People already live in the cities, there isn’t anything to convince them of for that. Instead we have to build transit that allows people to not rely on a car for their daily needs. Not that you can’t have one, of course. But walking, biking, and rail infrastructure need much, much more funding and then we can reduce how we handicap society with car-only transit.

1 comments

What is interesting is that there are pockets of car free living even in these examples. E.g. in Columbus you have 45000 undergraduates at Ohio state, the bulk of whom live within a half hour walk of campus and all their friends from college, and might only use their car to shuttle themselves and all their roommates to the grocery store once a week.
I've heard it hypothesized that one of the underlying factors in why Americans romanticize the "college years" so much is that, for most, it's the only time they've ever lived in an environment (the campus) that's not designed primarily for cars.
Many of them have cars and pay for parking or if they live off campus they just park their car on the street. I would guess that 30% to 50% of those undergraduates have a car somewhere close by.
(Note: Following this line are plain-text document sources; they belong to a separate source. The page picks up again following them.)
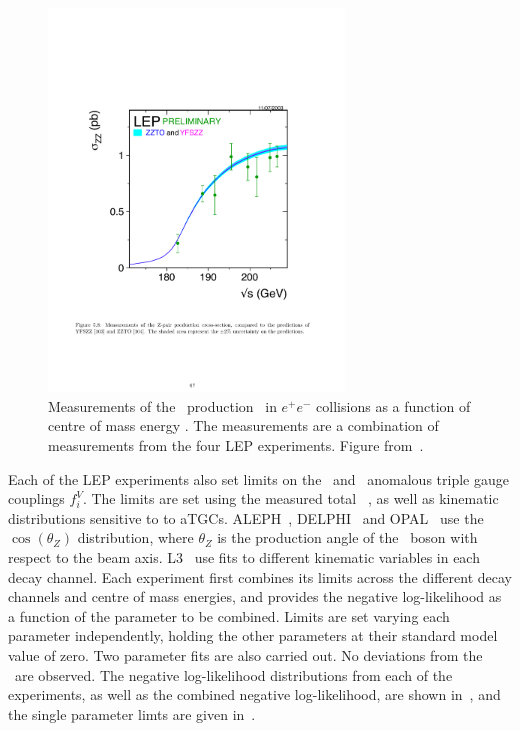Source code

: \begin{figure}
\centering
        \includegraphics[width=0.7\textwidth]{lep_cx}
    \caption{Measurements of the \ZZ\ production \cx\ in  $e^+e^-$
    collisions as a function of centre of mass energy \sqrts. The
    measurements are a combination of measurements from the four LEP
    experiments. Figure from~\cite{bib:LEPEW2006}.}
    \label{fig:lep-cx}
\end{figure}

Each of the LEP experiments also set limits on the \ZZZ\ and \ZZg\ anomalous
triple gauge couplings $f_{i}^{V}$. The limits are set using the measured total
\ZZ\ \cx, as well as kinematic distributions sensitive to to aTGCs.
ALEPH~\cite{Schael:1166743}, DELPHI~\cite{Bambade:1002930} and
OPAL~\cite{Abbiendi:2000kq} use the $\cos(\theta_{Z})$ distribution, where
$\theta_{Z}$ is the production angle of the \Z\ boson with respect to the beam
axis. L3~\cite{Acciarri:1999ug} use fits to different kinematic variables in
each decay channel. Each experiment first combines its limits across the different
decay channels and centre of mass energies, and provides the negative
log-likelihood as a function of the parameter to be combined. Limits are set
varying each parameter independently, holding the other parameters at their
standard model value of zero. Two parameter
fits are also carried out. No deviations from the \sm\ are observed. The
negative log-likelihood distributions from each of the experiments, as well as the
combined negative log-likelihood, are shown in~, and the single
parameter limts are given in~.

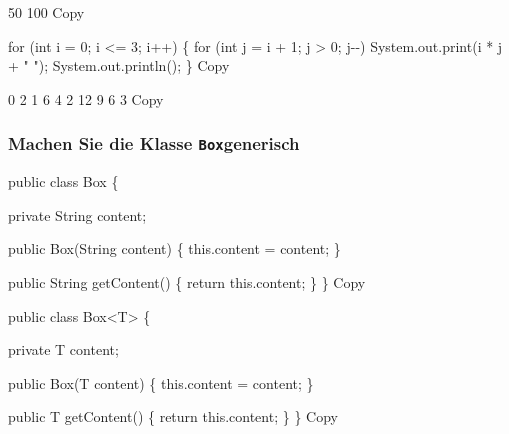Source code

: \documentclass[
]{article}
\newenvironment{Shaded}{}{}
\newcommand{\NormalTok}[1]{#1}
\begin{document}
\begin{Shaded}
\begin{Highlighting}[]
\NormalTok{50}
\NormalTok{100}
\NormalTok{Copy}
\end{Highlighting}
\end{Shaded}

\begin{Shaded}
\begin{Highlighting}[]
\NormalTok{for (int i = 0; i \textless{}= 3; i++) \{}
\NormalTok{    for (int j = i + 1; j \textgreater{} 0; j{-}{-})}
\NormalTok{        System.out.print(i * j + " ");}
\NormalTok{    System.out.println();}
\NormalTok{\}}
\NormalTok{Copy}
\end{Highlighting}
\end{Shaded}

\begin{Shaded}
\begin{Highlighting}[]
\NormalTok{0}
\NormalTok{2 1}
\NormalTok{6 4 2}
\NormalTok{12 9 6 3}
\NormalTok{Copy}
\end{Highlighting}
\end{Shaded}

\subsubsection{\texorpdfstring{Machen Sie die Klasse
\texttt{Box}generisch}{Machen Sie die Klasse Boxgenerisch}}\label{machen-sie-die-klasse-boxgenerisch}

\begin{Shaded}
\begin{Highlighting}[]
\NormalTok{public class Box \{}

\NormalTok{    private String content;}
    
\NormalTok{    public Box(String content) \{}
\NormalTok{        this.content = content;}
\NormalTok{    \}}
    
\NormalTok{    public String getContent() \{}
\NormalTok{        return this.content;}
\NormalTok{    \}}
\NormalTok{\}}
\NormalTok{Copy}
\end{Highlighting}
\end{Shaded}

\begin{Shaded}
\begin{Highlighting}[]
\NormalTok{public class Box\textless{}T\textgreater{} \{}

\NormalTok{    private T content;}
    
\NormalTok{    public Box(T content) \{}
\NormalTok{        this.content = content;}
\NormalTok{    \}}
    
\NormalTok{    public T getContent() \{}
\NormalTok{        return this.content;}
\NormalTok{    \}}
\NormalTok{\}}
\NormalTok{Copy}
\end{Highlighting}
\end{Shaded}
\end{document}
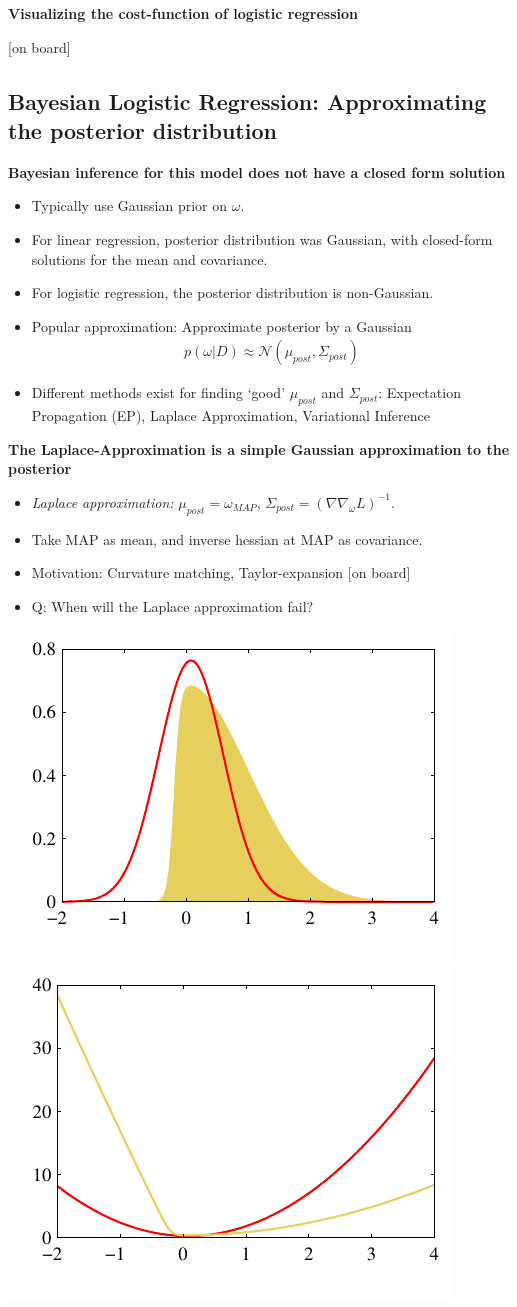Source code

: \textbf{Visualizing the cost-function of logistic regression}

[on board]


\subsection{Bayesian Logistic Regression: Approximating the posterior distribution}
\textbf{Bayesian inference for this model does not have a closed form solution}
\begin{itemize}
\item Typically use Gaussian prior on $\omega$.
\item For linear regression, posterior distribution was Gaussian, with closed-form solutions for the mean and covariance.
\item For logistic regression, the posterior distribution is non-Gaussian.
\item  Popular approximation: Approximate posterior by a Gaussian
\begin{align}
p(\omega|D) \approx \mathcal{N}(\mu_{post}, \Sigma_{post})
\end{align}
\item  Different methods exist for finding `good' $\mu_{post}$ and $\Sigma_{post}$: Expectation Propagation (EP), Laplace Approximation, Variational Inference
\end{itemize}

\textbf{The Laplace-Approximation is a simple Gaussian approximation to the posterior}
\begin{itemize}
\item \emph{Laplace approximation:} $\mu_{post}=\omega_{MAP}$, $\Sigma_{post}=\left(\nabla \nabla_\omega L   \right)^{-1}$. 
\item Take MAP as mean, and inverse hessian at MAP as covariance.
\item  Motivation: Curvature matching, Taylor-expansion [on board]
\item  Q: When will the Laplace approximation fail?
\end{itemize}
\includegraphics[width=.49\textwidth]{./lecture7/Figure414a.pdf}
\includegraphics[width=.49\textwidth]{./lecture7/Figure414b.pdf}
The best thing the university does is add a COTA (regional bus system) ticket as part of the tuition price to get students riding the bus locally instead of driving as they inevitably try to do.

Unfortunately, the bus service once you leave campus is comically bad so everyone just drives, catches a ride, or uses ride-sharing if you ever want to actually do anything not physically on campus. There are a lot of low-hanging fruit that the city and region refuse to take. We could run a tram from the southside all the way up to Old Worthington along the same street and you'd hit all the most dense spots in Columbus and you'd probably eliminate a lot of driving, traffic, and deaths but instead they're spending tens of millions of dollars adding new highways.